● The task: According to the PGRMC1 thesis summary below, where was the project mainly carried out?

● Text block:
== == ==

The Role of Progesterone Receptor Membrane Component 1 (PGRMC1) in Cell Biology

    Research output: ThesisDoctoral Thesis


    PGRMC1 is a multifunctional evolutionarily conserved protein. PGRMC1 is associated with many intracellular functions such as, progesterone regulation, cholesterol synthesis, heme binding, cell cycle regulation, and drive many signalling pathways. In cancer, PGRMC1 plays a vital role in the suppression of apoptosis, tumour progression, and chemotherapy resistance. PGRMC1 contains binding sites for SH2 and SH3 domain-containing proteins. PGRMC1 phosphorylation was noticed in a proteomics study on human breast cancer tissue. Furthermore, PGRMC1 has serine and tyrosine phosphorylation sites. This in vitro project was designed to assess the role of PGRMC1 phosphorylation in cell biology, as well as searching the potential of protein-protein interaction with σ2 receptor and translocator protein (TSPO). This study also considered the role of evolutionarily conserved residues of PGRMC1 in mitochondrial cholesterol synthesis. The project was mainly carried out in the National Life Science Hub, Charles Sturt University, Wagga Wagga, Australia.
    Mutant stable cell lines were established by removing putative phosphorylation sites at serine and tyrosine residues of hemagglutinin-tagged PGRMC1 (PGRMC1-HA). Those mutations caused significant changes in the cellular proteome and signaling pathways, Cell morphology, and migration. To further investigate those changes, vinculin and ERR1 were elected to determine their
    roles in PGRMC1-HA wild type (WT) and S57A/S181A double mutant (DM) phenotypes, respectively. Also, western blot analysis was performed to confirm the role of PGRMC1 phosphorylation in signaling pathways such as Akt and MAPK and determine the expression of endogenous PGRMC1 and detection of exogenous PGRMC1-HA expression levels. The elevated migratory behavior of DM cells was investigated by generating confocal microscopy videos. 3D
    microscope imaging was utilised to visualise mitochondrial morphology and cholesterol droplets.
    Removal of Y180 influences genomic instability, regulates nicotinamide N-methyltransferase (NNMT)-1-methylnicotinamide (1-MNA) pathway, and genomic CpG methylation levels. The present study tested PGRMC1 phosphorylation status manipulation in genomic stability by whole genomic sequencing. NNMT knockdown was performed by shRNA and metabolomics profiling to confirm Y180 contribution to NNMT pathway activity. Methylation assessment reveals that all cell lines exhibited significantly different and specific patterns of genomic CpG methylation.

== == ==

(Items from a data source)
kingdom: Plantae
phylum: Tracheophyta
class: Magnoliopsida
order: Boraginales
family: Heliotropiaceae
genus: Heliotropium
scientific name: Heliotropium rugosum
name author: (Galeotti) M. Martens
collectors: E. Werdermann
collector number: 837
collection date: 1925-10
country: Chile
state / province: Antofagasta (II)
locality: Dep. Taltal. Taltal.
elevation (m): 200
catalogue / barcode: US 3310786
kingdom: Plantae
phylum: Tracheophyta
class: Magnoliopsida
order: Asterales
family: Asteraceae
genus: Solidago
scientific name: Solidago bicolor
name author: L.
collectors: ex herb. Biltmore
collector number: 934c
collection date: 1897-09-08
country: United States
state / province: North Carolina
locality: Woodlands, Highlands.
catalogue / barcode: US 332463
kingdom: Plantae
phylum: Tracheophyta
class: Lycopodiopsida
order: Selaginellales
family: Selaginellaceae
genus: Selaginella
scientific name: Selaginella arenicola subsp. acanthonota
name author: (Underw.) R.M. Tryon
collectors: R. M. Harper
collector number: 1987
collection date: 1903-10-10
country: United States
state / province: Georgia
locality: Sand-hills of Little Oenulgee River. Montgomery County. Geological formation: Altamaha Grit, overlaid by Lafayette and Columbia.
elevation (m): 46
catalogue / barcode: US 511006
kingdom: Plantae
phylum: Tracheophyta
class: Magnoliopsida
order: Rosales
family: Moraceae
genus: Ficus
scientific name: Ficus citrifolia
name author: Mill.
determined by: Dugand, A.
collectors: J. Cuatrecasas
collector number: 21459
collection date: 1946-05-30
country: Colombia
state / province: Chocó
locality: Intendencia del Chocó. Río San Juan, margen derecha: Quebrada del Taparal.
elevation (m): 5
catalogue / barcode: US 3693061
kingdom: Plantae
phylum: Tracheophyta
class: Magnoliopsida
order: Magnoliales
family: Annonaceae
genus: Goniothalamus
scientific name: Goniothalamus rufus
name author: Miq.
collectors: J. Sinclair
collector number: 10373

== == ==

● Exercise result: At the National Life Science Hub, Charles Sturt University, Wagga Wagga, Australia.